As years went by when America approached in the industrial age many companies considered the potential of selling jerky products for the masses. Now, many people around the globe enjoy the taste and benefits of this healthiest and best tasting snacks.

Jerky Around The Globe

Bakkwa – In China, they call it Bakkwa, which is also known as Rougan. This type of jerky is salty and sweet, and which is similar to American jerky.

Carne Seca – In Mexico they call it Carne Seca, which means “dried meat” in Spanish and is literally that, dried meat.

Kilishi – Nigeria’s “jerky” is known as Kilishi. The process of making this comes from a dried from of Suya from a deboned cow, sheep, or goat meat.

Pemmican – In North America it is called Pemmican, which is a concentrated blend of protein and fat. 

Biltong – Biltong is what they call it in South Africa it is a form of dried, cured meat.

Cecina – Spain’s jerky is called Cecina. Cecina is a meat that has been salted and dried using air, sun, or smoke.

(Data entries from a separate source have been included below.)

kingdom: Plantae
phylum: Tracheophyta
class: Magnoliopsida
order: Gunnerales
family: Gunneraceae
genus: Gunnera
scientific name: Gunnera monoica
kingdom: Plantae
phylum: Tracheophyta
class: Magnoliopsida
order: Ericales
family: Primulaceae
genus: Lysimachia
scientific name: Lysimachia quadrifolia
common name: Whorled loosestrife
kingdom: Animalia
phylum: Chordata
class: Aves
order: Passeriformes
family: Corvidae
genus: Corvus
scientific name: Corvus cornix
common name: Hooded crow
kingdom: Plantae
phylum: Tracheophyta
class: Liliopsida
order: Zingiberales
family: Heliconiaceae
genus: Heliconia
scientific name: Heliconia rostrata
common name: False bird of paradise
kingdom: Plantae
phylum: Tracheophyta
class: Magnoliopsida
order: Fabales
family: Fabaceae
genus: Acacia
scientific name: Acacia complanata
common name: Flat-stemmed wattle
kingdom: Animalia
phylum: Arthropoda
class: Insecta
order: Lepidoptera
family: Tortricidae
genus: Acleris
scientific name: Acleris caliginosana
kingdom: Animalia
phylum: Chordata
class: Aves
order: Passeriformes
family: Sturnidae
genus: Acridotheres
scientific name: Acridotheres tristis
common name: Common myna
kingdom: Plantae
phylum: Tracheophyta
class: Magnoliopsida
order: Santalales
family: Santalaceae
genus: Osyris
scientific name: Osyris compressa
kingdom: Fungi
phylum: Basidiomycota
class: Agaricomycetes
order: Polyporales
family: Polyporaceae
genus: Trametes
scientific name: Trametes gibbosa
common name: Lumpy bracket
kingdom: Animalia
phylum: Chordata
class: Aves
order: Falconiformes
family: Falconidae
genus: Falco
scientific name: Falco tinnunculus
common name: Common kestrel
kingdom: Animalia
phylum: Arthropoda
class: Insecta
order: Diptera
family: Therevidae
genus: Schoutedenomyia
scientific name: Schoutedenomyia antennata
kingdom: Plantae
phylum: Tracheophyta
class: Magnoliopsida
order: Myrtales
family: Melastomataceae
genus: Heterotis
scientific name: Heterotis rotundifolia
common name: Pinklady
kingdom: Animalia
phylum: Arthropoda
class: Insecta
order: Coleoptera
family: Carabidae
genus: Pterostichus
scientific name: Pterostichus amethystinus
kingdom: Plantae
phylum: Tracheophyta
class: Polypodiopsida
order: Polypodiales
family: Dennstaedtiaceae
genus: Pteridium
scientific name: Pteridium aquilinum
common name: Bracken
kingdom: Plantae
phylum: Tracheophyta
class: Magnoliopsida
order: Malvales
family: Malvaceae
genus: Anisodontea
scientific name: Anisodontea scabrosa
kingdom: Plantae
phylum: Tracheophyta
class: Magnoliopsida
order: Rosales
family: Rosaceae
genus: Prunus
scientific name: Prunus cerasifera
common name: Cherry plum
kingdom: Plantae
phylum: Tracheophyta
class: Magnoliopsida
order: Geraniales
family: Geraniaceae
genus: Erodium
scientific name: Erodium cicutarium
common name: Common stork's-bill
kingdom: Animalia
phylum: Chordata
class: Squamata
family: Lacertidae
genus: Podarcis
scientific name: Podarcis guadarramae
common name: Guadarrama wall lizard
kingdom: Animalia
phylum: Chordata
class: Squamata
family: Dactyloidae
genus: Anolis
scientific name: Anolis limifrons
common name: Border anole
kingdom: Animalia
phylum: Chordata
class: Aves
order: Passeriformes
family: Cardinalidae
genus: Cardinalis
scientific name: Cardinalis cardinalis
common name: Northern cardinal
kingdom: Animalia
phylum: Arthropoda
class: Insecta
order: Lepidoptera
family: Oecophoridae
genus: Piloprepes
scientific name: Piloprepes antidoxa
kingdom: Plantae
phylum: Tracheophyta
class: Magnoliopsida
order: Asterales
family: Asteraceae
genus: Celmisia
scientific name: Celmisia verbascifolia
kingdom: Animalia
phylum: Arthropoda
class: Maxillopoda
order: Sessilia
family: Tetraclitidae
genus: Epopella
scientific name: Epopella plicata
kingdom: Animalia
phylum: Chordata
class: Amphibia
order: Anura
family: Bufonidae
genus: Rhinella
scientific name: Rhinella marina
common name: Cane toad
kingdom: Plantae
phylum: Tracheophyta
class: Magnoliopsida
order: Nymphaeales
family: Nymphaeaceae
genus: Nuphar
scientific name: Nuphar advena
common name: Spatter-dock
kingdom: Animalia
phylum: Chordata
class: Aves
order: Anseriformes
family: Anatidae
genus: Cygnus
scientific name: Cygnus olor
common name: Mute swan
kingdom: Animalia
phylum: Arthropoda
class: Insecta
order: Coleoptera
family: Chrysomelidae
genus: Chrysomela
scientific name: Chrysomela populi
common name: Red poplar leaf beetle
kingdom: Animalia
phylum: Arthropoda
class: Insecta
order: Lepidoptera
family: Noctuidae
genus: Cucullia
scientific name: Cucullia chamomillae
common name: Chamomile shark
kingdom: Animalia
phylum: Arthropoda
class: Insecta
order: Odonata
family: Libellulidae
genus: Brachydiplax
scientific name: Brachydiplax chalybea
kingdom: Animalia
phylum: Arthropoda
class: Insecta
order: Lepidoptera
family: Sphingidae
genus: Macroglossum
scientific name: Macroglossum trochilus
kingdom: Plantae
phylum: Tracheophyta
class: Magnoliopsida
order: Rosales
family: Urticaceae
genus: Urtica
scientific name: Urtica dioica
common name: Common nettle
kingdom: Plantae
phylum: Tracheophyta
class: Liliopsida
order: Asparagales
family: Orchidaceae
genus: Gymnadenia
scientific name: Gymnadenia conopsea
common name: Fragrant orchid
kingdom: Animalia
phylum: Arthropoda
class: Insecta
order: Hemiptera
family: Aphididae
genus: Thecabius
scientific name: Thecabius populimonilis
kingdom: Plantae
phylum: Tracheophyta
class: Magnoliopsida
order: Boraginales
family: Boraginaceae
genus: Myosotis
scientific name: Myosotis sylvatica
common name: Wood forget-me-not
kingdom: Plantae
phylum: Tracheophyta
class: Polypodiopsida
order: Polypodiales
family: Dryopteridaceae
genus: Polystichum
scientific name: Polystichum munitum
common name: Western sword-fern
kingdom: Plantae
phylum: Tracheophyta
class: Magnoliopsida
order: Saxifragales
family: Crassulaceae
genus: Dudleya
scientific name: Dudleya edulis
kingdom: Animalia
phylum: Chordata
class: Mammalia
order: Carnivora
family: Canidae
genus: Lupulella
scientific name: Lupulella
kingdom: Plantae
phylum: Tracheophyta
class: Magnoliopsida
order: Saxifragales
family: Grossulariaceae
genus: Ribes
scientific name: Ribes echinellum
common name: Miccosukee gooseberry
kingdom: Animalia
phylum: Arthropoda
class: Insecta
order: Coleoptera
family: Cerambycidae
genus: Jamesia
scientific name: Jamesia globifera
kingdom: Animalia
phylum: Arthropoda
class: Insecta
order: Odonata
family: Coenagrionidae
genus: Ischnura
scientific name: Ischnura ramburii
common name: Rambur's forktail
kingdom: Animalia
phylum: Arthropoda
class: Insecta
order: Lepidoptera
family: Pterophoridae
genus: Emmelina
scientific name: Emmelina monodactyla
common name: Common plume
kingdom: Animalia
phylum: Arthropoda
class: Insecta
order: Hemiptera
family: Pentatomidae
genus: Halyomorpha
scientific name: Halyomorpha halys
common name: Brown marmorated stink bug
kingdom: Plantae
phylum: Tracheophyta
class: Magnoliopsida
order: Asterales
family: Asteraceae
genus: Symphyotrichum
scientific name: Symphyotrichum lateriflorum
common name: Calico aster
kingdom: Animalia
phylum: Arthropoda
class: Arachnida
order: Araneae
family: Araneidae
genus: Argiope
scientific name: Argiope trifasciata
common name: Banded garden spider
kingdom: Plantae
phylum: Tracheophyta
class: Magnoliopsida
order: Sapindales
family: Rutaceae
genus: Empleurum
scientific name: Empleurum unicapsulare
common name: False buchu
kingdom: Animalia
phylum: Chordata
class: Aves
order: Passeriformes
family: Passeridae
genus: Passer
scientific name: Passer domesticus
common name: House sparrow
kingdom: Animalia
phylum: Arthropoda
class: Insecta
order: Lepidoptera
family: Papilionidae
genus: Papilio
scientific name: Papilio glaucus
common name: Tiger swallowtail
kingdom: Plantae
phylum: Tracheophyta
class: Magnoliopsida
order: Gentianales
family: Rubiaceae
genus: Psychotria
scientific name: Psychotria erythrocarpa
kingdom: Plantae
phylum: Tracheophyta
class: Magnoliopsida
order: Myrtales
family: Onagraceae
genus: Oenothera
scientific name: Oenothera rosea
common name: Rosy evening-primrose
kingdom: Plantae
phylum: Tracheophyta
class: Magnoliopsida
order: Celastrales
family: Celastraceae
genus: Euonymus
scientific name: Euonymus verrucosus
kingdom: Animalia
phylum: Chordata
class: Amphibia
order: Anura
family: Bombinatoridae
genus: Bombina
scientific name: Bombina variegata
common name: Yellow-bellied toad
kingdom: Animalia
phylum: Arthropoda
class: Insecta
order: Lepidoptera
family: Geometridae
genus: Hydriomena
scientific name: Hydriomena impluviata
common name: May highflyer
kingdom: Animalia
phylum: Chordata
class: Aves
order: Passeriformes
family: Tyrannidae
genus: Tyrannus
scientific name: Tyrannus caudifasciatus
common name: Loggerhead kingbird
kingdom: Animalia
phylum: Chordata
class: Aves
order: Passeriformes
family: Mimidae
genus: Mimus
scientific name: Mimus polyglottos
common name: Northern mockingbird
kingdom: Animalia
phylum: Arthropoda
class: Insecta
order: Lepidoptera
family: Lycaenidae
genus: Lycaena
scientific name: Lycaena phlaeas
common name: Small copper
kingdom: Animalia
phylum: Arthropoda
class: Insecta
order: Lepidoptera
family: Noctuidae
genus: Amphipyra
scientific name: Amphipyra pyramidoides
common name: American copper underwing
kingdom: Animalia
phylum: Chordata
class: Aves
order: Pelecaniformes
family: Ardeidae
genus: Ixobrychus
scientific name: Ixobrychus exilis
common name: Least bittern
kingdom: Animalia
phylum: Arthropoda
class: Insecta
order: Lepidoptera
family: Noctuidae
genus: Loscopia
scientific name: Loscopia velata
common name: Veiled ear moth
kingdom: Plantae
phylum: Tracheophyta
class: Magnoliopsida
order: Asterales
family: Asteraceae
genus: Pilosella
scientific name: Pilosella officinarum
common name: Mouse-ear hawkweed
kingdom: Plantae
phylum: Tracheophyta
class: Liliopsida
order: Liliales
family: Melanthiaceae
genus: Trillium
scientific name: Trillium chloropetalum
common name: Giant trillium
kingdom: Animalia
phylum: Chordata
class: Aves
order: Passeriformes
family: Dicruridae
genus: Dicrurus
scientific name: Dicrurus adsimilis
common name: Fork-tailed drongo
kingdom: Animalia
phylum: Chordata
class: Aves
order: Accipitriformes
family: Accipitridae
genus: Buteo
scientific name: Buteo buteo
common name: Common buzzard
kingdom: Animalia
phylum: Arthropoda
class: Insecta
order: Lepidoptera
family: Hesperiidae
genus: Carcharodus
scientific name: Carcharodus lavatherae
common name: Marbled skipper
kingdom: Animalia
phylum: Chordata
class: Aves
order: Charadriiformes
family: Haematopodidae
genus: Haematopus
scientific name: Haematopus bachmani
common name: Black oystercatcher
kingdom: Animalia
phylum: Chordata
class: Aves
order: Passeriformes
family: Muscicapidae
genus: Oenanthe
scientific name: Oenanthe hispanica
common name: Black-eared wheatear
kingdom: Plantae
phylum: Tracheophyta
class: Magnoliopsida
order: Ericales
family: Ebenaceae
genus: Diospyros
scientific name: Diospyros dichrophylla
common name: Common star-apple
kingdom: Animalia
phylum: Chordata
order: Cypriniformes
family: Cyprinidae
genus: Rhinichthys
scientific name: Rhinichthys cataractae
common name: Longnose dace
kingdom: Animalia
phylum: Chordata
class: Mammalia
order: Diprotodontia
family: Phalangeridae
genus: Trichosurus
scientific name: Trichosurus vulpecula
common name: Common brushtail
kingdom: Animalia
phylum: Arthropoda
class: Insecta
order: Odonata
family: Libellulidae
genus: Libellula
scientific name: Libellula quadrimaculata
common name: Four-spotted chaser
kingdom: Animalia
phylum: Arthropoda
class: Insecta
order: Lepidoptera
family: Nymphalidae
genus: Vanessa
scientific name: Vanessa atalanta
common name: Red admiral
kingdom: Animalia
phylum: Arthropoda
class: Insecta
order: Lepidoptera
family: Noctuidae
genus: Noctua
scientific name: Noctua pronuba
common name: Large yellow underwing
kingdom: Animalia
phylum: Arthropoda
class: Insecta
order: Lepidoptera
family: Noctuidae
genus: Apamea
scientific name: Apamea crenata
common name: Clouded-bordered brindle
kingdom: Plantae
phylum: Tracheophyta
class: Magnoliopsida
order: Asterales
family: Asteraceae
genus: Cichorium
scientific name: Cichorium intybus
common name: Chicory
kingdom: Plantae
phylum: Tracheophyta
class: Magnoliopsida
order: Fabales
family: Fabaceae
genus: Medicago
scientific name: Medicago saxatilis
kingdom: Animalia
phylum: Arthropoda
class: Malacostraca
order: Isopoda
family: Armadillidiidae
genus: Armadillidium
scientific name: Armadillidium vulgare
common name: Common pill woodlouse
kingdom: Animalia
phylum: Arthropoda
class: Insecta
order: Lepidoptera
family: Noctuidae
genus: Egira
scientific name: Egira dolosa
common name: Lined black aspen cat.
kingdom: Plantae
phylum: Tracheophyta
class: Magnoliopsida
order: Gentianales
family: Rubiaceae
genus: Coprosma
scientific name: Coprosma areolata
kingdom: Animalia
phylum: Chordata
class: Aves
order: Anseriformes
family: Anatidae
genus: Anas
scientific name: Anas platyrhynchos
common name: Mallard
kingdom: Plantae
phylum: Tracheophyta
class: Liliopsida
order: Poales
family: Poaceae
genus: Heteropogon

Meats You Can Use As Jerkies

Beef Jerky – This probably the most popular type of jerky. There are dozens of flavors available for this kind of jerky there are original, spicy, teriyaki, peppered, sweet & spicy, garlic, black pepper.

Buffalo Jerky – Buffalo can be made into jerkies because it is high in protein but low in fat and is endorsed as a healthy meat by the American Heart Association

Salmon Jerky – Here is another healthy choice! Salmon Jerky is made using fresh salmon that is high in healthy omega 3 fatty acids.

Tuna Jerky – Another addition to the seafood options is the Tuna Jerky. Tuna is also healthy because it is naturally high in protein and omega 3 fatty acids and low in fat.

Ostrich Jerky – Though not common but it is a good meat to consider when creating jerkies. Ostrich meat is healthy since it is also lean, high in iron, high in healthy protein and extremely low in cholesterol.

Health Benefits of Jerky

For those health enthusiasts who loves jerkies yet wonder if it is a literally a healthy snack, let me tell you what I know about jerky’s nutritional significance. First off, most jerkies are made from lean meat. That means jerkies are high in protein. So if you want to gain some weight without getting the extra fat then jerky might be the perfect snack for you.

Jerkies are low In carb food but fat may vary per brand. Jerkies are also a good source of vitamins and minerals. These include zinc, phosphorus, vitamin B-12 and iron. Though jerkies are a good snacks if you wish to gain some lean muscles there things you should still consider. Jerkies are salted to help preserve its freshness. Salt means sodium. You might want to consider consuming small amount of jerkies since one ounce of regular beef jerky provides a whopping 590 milligrams of sodium. The American Heart Association recommends to limit dietary sodium intake to less than 1,500 milligrams daily, unless they lose large amounts of sodium by sweating, to reduce high blood pressure risks.